MH readers may note that there has been a conspicuous absence of anything on this site about the Rev. Wright, Ayers and the Weather Underground, and other "guilt by association" attacks on Obama. It isn't that there aren't some troubling things about these associations, or that there might not end up being something there worthy of comment. But they remain only very indirect glimpses into how Obama thinks, and are thus limited in their usefulness. And people do want to know how he thinks and whether they trust him -- the very vagueness of his admittedly inspiring speeches and his lack of a track record as a public official mean that small things will receive disproportionate levels of attention. Someone with a lengthy record of public service of Sen. McCain or even Sen. Clinton is just not going to have tiny things scrutinized in the same way. There's more context.

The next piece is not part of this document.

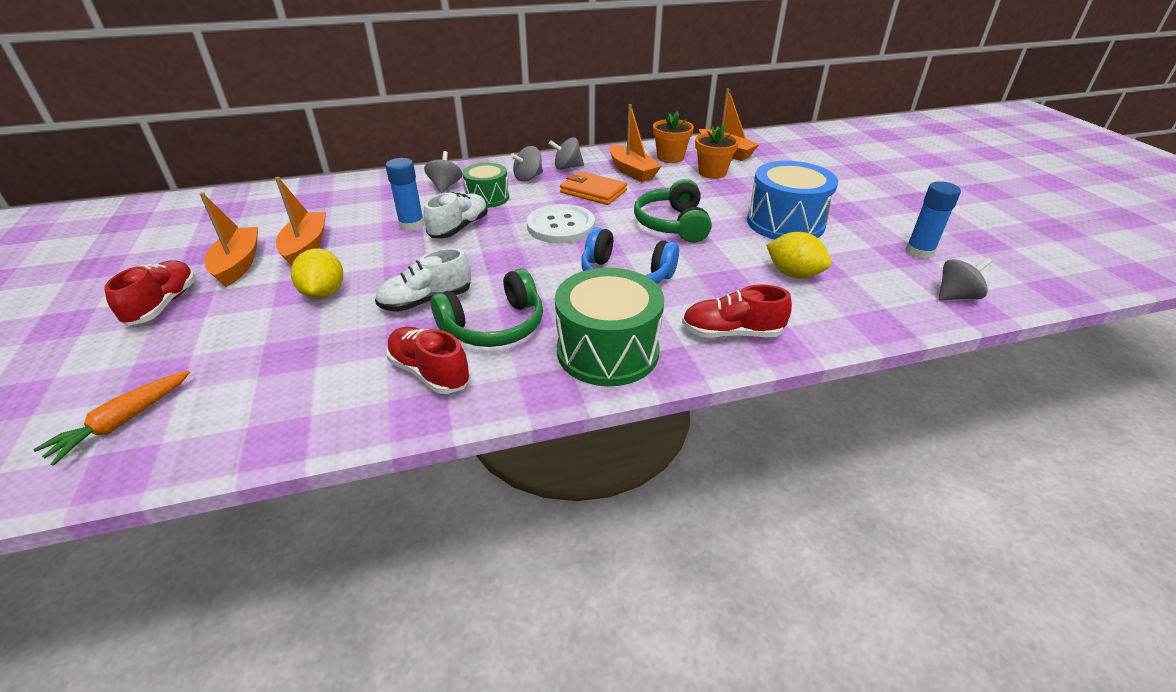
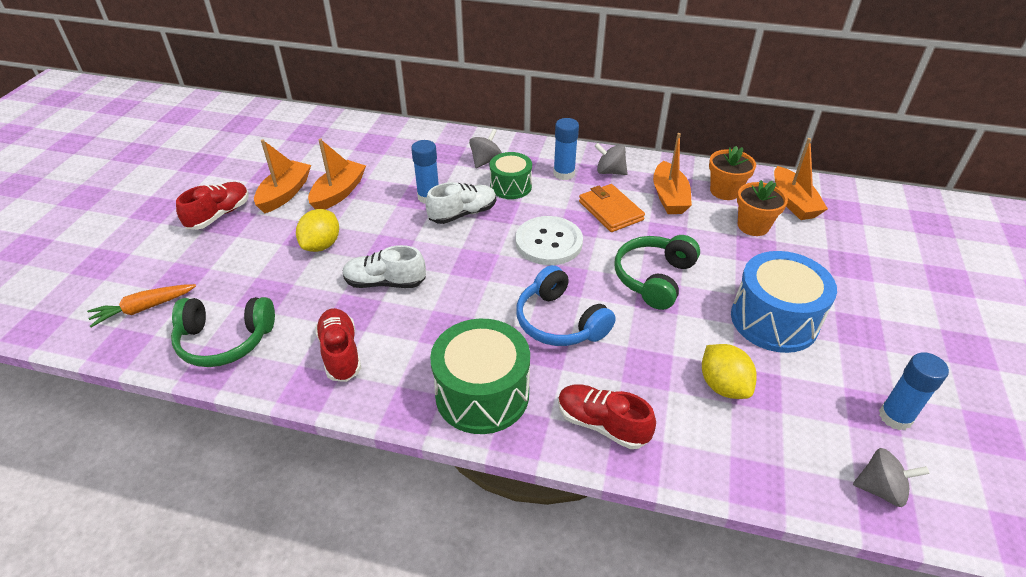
camera: 30 degrees right, 5 degrees up
green headphones [431,268,543,347] -> green headphones moved to [171,297,275,367]
grey spinning top [510,146,543,182] -> blue glue stick [553,118,579,180]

Obama's potential for broad appeal is built on the idea that he can transcend the usual political divisions. His soaring rhetoric at the 2004 DNC about how "we serve a mighty God in the blue states," and his subsequent heavy use of religious imagery and preaching style in his speeches are sort of the equivalent of Montana's governor saying that he can talk about health care from the back of a horse or stressing the importance of making sure he is seen holding a gun, or pulling a rifle cartridge out of his pocket.

They are powerful visual and verbal images that are intended to tell religious and conservative rural America that "I understand you -- you can trust me -- I'm not Michael Dukakis or John Kerry."

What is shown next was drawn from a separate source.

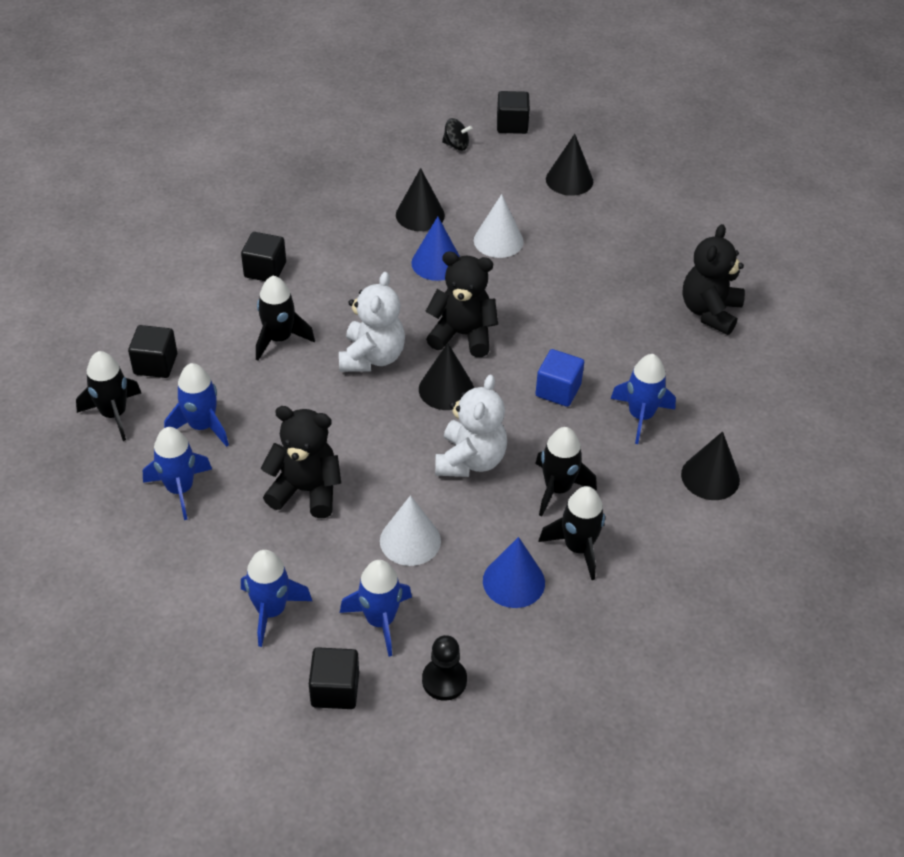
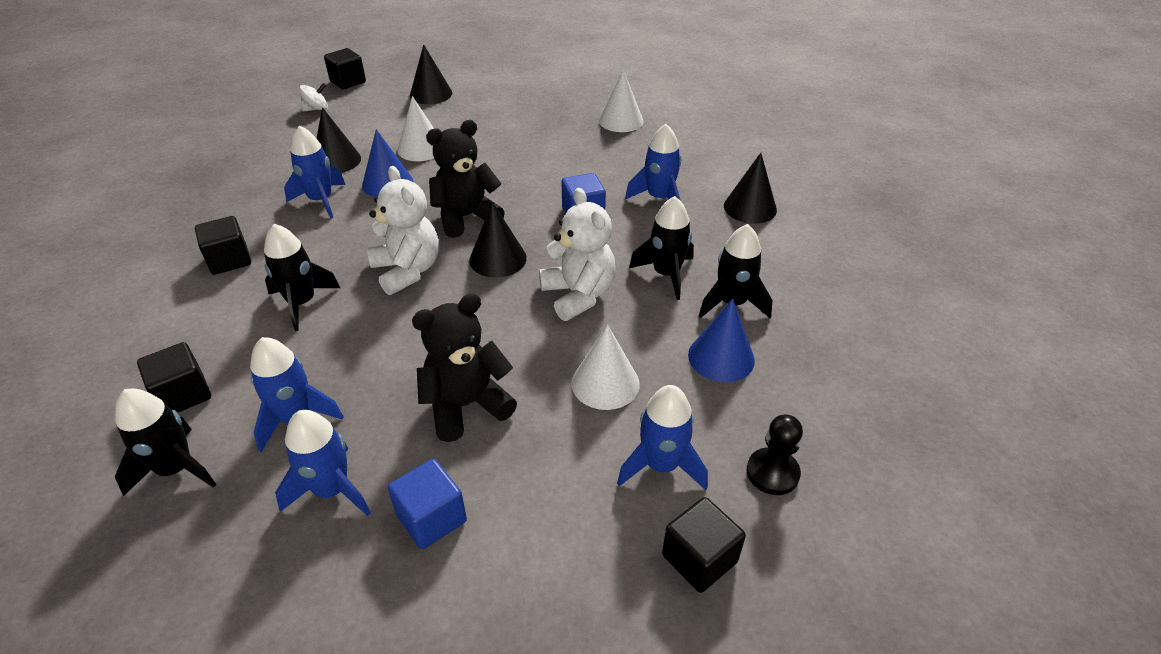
camera: 40 degrees left, 5 degrees down
blue rocket [241,550,312,647] -> blue rocket moved to [284,126,346,218]
black spinning top [442,118,472,151] -> white spinning top [299,83,328,112]
black teddy bear [683,224,745,335] -> white cone [599,70,644,132]
none -> blue cube [388,459,467,549]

But by channeling "What's the Matter with Kansas" in the cozy liberal confines of a San Francisco fundraiser, Sen. Obama was giving us another data point to consider and an alternative way to view him -- one that is more in keeping with how rural conservative folks are used to having their liberal betters talk about them. And with his Ivy League education, his aloof manner, and the obsequious behavior of his followers, it isn't hard to imagine him as one of our liberal betters.

As Packer pointed out in his New Yorker piece, the most common way that he had heard liberals defend Obama's comments was by saying that Obama was just saying out loud what everyone (i.e. every one of their fellow liberals) knows to be true.

So Obama's comments resonated deeply -- not so much because of the specifics of the comments, but because of the attitude that those kinds of comments represent to a lot of people out in the heartland. And one suspects that because of that, this episode will have legs.

3 comments:

David said...

Just to be clear: the decision to go back 48 years (nearly a half-century) was Mr. Packer's, not mine. Obviously, different starting points yield different results.

Interesting to note that additional context seems to argue that Mr. Obama was defending rural conservatives, not dismissing them. Peggy Noonan has a column worth reading (sorry, no link) that indicates Mr. Obama was trying to explain to San Francisco liberals why rural voters may seem to be single-minded racists. They aren't, he seemed to be saying, they have just been beaten up and are fighting back with the tools at hand.

Montana Headlines said...

Sorry -- I missed that Packer chose that figure. Noonan may well be right -- she's usually pretty level-headed. But if Packer and other liberal commentators are to be believed, many on the left took it the same way that Obama's critics did. Namely -- that if economic times were good, rural America wouldn't have the social concerns that they do.

Anonymous said...

Been watching the results come in from PA tonight. Obama's getting beaten bad, although he outspent Clinton by a big margin. So what explains her win. Didn't the voters know Clinton was a has been?

Presumably they didn't vote for her because they liked her policies more. I couldn't tell you of any big policy differences between the two.

Could the voters be racist? I dunno. I doubt that was much of a factor. Lynn Swann ran for governor back there and did relatively well, and there are other black politicians.

The pundits tonight said Clinton was winning in some rural parts of the state by 70 percent of the vote or better. Obama's "bitter" comments seem the most logical explanation, but perhaps there's some other factors too.